I can give you one final personal example of this very lesson from my own life. When my wife and I were first married and struggling with balancing our incomes against our home improvement needs, we were faced with having to balance our budgets against the “Price vs. Cost” conundrum.
We could purchase a complete set of furniture at a discount warehouse against purchasing well-made components from a quality manufacturer but would only be able to afford one or two components at a time and spread out over a few years.
Our parents were products of the depression and they told us that we would be much happier buying quality and doing with less than saving a few dollars on the front end but paying more in the long run.
We should have listened. We chose poorly.
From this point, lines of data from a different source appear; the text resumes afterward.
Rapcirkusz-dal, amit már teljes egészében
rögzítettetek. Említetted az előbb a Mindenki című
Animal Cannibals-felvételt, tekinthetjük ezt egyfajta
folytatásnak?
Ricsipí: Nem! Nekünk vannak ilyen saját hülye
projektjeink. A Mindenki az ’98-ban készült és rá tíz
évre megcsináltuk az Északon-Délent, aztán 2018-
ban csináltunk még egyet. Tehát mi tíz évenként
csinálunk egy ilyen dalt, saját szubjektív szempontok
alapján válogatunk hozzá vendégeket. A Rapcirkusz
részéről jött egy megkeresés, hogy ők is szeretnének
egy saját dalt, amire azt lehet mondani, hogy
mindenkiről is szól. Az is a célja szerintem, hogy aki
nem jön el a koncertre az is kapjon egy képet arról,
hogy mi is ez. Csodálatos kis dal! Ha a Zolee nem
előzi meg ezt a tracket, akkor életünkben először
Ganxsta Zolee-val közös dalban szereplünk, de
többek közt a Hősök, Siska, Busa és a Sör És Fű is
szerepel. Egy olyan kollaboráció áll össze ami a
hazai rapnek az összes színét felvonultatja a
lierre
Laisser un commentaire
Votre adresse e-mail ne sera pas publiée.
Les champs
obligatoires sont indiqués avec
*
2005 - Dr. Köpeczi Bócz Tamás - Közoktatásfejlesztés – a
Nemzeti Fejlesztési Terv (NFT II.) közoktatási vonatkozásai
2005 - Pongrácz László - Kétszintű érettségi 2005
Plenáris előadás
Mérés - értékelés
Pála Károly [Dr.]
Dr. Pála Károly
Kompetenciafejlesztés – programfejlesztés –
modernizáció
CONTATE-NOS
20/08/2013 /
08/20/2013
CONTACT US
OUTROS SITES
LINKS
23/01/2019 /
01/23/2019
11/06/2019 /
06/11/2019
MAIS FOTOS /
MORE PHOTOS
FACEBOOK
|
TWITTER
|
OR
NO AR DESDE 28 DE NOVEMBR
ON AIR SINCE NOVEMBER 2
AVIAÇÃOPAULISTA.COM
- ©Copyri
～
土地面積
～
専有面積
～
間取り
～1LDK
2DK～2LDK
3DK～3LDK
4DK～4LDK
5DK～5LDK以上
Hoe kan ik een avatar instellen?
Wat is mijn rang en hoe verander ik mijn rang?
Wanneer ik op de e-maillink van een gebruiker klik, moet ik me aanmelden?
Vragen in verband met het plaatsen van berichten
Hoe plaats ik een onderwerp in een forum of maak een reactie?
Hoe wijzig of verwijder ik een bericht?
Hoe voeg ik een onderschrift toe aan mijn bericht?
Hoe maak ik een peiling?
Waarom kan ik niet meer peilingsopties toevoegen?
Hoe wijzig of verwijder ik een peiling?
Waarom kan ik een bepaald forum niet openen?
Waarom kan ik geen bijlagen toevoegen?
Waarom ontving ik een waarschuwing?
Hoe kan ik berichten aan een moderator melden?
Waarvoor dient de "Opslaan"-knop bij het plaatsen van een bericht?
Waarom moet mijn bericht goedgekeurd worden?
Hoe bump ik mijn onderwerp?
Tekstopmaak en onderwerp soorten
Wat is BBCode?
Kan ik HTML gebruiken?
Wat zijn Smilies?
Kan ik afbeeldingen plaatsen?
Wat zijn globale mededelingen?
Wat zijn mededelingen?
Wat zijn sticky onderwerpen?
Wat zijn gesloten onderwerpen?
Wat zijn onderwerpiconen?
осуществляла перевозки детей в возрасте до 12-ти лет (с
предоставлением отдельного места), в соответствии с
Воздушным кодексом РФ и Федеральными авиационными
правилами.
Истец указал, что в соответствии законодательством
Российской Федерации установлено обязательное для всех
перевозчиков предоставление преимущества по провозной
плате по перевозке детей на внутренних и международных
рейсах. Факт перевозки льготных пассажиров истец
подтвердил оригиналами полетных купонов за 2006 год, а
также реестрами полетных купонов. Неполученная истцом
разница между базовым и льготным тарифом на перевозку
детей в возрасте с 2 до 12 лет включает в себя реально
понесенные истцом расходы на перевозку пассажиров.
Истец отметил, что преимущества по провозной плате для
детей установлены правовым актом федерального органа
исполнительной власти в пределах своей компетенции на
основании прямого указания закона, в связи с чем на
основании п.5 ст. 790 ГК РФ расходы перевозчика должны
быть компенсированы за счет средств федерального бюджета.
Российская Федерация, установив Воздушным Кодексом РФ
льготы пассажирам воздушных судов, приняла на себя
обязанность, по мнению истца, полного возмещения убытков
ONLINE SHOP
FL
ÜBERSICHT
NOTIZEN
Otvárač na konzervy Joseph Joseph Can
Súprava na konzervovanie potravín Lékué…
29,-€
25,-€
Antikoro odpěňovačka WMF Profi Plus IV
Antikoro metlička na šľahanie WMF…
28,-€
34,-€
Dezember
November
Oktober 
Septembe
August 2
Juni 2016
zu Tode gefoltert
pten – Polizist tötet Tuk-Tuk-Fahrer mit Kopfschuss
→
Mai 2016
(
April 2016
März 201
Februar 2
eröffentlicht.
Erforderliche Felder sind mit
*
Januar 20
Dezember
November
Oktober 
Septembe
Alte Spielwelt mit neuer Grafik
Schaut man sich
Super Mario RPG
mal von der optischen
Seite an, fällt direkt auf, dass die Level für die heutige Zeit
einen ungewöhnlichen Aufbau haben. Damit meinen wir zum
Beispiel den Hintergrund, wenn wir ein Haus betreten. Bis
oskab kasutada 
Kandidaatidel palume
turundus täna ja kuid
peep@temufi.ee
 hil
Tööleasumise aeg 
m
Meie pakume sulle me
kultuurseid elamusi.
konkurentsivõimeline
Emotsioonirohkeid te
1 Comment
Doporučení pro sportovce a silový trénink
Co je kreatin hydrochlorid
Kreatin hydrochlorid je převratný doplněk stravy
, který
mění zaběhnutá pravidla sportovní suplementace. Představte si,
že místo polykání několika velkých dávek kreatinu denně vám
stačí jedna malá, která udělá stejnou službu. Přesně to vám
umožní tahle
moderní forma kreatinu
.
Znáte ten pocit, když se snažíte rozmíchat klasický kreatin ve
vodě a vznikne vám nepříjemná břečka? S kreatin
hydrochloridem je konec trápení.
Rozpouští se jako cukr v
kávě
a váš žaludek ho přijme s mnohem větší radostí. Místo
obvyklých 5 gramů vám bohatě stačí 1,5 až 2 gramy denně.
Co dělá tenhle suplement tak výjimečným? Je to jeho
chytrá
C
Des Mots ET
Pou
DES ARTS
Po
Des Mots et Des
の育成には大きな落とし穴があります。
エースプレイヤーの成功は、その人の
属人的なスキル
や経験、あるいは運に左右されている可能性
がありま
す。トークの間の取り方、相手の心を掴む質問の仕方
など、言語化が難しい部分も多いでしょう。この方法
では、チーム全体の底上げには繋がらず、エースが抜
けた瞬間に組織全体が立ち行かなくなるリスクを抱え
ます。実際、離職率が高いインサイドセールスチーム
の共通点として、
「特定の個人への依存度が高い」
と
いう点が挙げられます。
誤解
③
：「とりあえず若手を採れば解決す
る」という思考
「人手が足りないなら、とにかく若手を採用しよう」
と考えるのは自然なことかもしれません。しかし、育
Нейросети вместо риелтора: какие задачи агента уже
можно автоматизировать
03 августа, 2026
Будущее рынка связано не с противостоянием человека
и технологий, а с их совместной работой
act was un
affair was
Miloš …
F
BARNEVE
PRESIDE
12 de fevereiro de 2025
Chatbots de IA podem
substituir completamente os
We opted to buy cheap furniture so we could have it all.
What we learned and later put into play was that making rash decisions based on emotion and “Price” left out the most important aspect: “Cost.”
We ended up throwing most of the furniture away a few years later as it simply fell apart and did not last. We ended up buying quality the next time around – even though it meant taking several years to complete the project. That furniture has continued to last through today. And because we bought quality and knew the style would remain viable, it has and was the right decision.
So what does furniture and technology have to do with each other?
Simply this: Don’t be put off by price. Look down the road, do your research, and invest the time to make sure you are making the best decisions you can. Where appropriate, consult with others who know more than you do and be willing to heed their advice.